Task
Take the line that contains "pinky mcp: (20, 194)" and every line below it to the end of the entries, and give them again exactly, leaving out any pictures.

Pictured people or hands with joints
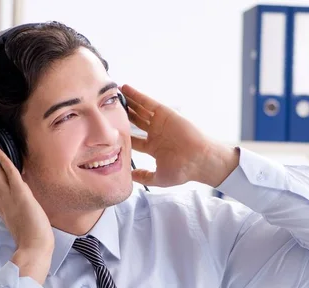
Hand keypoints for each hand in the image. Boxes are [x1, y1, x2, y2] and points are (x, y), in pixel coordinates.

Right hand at [0, 137, 53, 279]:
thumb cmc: (31, 240)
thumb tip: (16, 207)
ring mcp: (9, 196)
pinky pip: (10, 173)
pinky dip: (3, 160)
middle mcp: (2, 200)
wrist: (35, 248)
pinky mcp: (20, 194)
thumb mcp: (18, 223)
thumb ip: (14, 212)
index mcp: (1, 207)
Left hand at [121, 84, 238, 187]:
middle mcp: (156, 133)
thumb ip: (144, 177)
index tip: (111, 130)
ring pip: (141, 110)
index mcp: (154, 148)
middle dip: (124, 114)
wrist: (199, 161)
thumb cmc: (183, 171)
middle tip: (109, 107)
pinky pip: (149, 102)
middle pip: (136, 121)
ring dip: (129, 101)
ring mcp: (161, 123)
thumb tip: (129, 177)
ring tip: (115, 92)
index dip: (123, 134)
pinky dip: (137, 95)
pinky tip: (126, 88)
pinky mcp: (166, 114)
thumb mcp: (159, 178)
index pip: (134, 139)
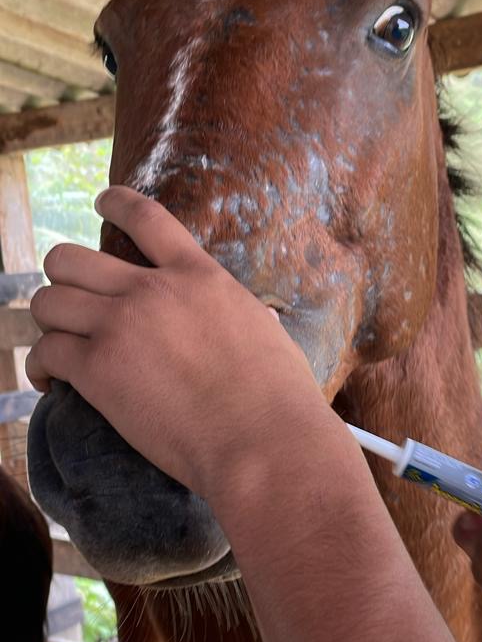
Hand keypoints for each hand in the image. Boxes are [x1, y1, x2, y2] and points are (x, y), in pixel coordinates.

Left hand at [27, 187, 329, 502]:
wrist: (260, 439)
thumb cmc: (279, 398)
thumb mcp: (269, 334)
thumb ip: (249, 317)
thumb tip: (264, 319)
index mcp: (199, 276)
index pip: (146, 217)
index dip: (116, 202)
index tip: (102, 202)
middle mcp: (152, 291)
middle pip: (71, 259)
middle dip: (62, 280)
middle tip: (73, 305)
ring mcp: (120, 327)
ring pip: (47, 302)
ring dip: (49, 325)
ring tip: (59, 348)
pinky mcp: (98, 370)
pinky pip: (45, 353)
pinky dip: (42, 369)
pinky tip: (52, 383)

Exercise result
pinky mcp: (20, 194)
thumb mcp: (18, 223)
thumb ip: (14, 212)
index mcp: (1, 207)
Left hand at [121, 84, 238, 187]:
middle mcp: (156, 133)
thumb ip: (144, 177)
index tip: (111, 130)
ring pip: (141, 110)
index mcp: (154, 148)
middle dip: (124, 114)
wrist: (199, 161)
thumb cmc: (183, 171)
middle tip: (109, 107)
pinky pip: (149, 102)
middle pip: (136, 121)
ring dip: (129, 101)
ring mcp: (161, 123)
thumb tip: (129, 177)
ring tip: (115, 92)
index dip: (123, 134)
pinky dip: (137, 95)
pinky tip: (126, 88)
pinky mcp: (166, 114)
thumb mcp: (159, 178)
index pip: (134, 139)
Hand keypoints for each hand in the image. Boxes are [x1, y1, x2, y2] and points are (x, y), in pixel coordinates.

Left hand at [27, 187, 329, 502]:
wrist: (260, 439)
thumb cmc: (279, 398)
thumb mcp: (269, 334)
thumb ip: (249, 317)
thumb tip: (264, 319)
index mcp: (199, 276)
index pip: (146, 217)
index dip: (116, 202)
index tip: (102, 202)
middle mcp: (152, 291)
middle pip: (71, 259)
middle dip: (62, 280)
middle tip: (73, 305)
ring mcp: (120, 327)
ring pip: (47, 302)
ring dip: (49, 325)
ring tip: (59, 348)
pinky mcp: (98, 370)
pinky pip: (45, 353)
pinky dip: (42, 369)
pinky tip: (52, 383)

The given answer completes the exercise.